Exercise objective: Using the records below, repeat exactly the lines from the one holding "Normale Kochtemperaturen von" through the one holding "våra 1022 partners", both ends included, and no others.

* * * * *

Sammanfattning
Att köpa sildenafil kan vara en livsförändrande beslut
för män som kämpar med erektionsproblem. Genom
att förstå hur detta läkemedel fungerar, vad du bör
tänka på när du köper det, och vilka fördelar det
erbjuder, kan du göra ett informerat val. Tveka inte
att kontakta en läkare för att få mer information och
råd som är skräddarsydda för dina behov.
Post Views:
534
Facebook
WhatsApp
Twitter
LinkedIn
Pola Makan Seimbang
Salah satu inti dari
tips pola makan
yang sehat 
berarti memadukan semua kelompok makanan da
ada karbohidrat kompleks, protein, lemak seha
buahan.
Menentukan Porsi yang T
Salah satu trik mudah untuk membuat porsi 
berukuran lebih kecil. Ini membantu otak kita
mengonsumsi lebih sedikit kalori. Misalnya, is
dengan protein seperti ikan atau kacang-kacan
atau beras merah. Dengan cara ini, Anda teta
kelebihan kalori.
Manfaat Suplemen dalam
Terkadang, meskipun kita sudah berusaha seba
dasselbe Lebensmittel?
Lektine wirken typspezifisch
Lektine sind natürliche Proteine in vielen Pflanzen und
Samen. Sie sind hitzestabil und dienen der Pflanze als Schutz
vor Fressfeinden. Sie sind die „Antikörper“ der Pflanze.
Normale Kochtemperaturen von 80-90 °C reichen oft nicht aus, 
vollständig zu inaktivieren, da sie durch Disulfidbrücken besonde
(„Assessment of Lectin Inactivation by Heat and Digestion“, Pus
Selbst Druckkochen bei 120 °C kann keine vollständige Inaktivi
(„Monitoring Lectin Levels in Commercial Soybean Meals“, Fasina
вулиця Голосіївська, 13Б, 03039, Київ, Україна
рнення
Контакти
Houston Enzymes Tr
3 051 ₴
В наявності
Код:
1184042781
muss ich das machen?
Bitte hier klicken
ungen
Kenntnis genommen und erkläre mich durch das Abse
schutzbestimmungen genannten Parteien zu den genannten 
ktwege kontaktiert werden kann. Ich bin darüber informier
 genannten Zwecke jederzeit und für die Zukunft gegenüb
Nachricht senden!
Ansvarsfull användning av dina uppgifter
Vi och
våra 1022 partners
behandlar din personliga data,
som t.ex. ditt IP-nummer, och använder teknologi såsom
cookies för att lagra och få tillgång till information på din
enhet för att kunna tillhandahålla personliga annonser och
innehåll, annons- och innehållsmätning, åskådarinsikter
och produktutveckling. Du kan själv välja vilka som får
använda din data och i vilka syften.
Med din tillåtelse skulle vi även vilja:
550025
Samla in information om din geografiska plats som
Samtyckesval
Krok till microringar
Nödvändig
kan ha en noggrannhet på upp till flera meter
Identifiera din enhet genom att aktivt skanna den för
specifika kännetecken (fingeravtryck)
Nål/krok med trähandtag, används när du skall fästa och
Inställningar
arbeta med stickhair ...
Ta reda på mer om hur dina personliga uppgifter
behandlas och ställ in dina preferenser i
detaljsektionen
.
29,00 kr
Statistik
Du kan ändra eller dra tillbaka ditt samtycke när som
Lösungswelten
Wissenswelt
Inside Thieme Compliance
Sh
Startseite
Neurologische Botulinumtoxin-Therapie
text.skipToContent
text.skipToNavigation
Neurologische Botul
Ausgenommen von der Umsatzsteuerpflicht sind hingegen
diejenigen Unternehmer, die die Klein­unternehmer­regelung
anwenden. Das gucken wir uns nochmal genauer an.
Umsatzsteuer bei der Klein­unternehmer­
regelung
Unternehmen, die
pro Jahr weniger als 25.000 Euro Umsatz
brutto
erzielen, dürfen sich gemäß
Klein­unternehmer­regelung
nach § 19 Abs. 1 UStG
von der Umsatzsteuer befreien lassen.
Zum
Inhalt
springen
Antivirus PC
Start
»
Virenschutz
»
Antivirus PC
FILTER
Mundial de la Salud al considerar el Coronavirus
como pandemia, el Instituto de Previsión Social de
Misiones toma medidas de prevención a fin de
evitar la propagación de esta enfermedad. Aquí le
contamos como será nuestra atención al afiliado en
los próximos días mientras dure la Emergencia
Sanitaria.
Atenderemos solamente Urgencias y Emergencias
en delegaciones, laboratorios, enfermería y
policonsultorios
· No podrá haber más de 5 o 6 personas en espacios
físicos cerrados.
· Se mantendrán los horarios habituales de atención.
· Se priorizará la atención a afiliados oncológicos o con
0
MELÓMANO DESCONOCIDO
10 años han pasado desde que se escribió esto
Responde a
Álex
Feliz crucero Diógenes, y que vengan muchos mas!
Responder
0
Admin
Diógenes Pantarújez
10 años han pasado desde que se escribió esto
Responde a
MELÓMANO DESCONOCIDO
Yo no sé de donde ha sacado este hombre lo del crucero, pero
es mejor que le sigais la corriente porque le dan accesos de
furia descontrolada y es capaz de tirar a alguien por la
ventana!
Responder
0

* * * * *

Response area:
Normale Kochtemperaturen von 80-90 °C reichen oft nicht aus, 
vollständig zu inaktivieren, da sie durch Disulfidbrücken besonde
(„Assessment of Lectin Inactivation by Heat and Digestion“, Pus
Selbst Druckkochen bei 120 °C kann keine vollständige Inaktivi
(„Monitoring Lectin Levels in Commercial Soybean Meals“, Fasina
вулиця Голосіївська, 13Б, 03039, Київ, Україна
рнення
Контакти
Houston Enzymes Tr
3 051 ₴
В наявності
Код:
1184042781
muss ich das machen?
Bitte hier klicken
ungen
Kenntnis genommen und erkläre mich durch das Abse
schutzbestimmungen genannten Parteien zu den genannten 
ktwege kontaktiert werden kann. Ich bin darüber informier
 genannten Zwecke jederzeit und für die Zukunft gegenüb
Nachricht senden!
Ansvarsfull användning av dina uppgifter
Vi och
våra 1022 partners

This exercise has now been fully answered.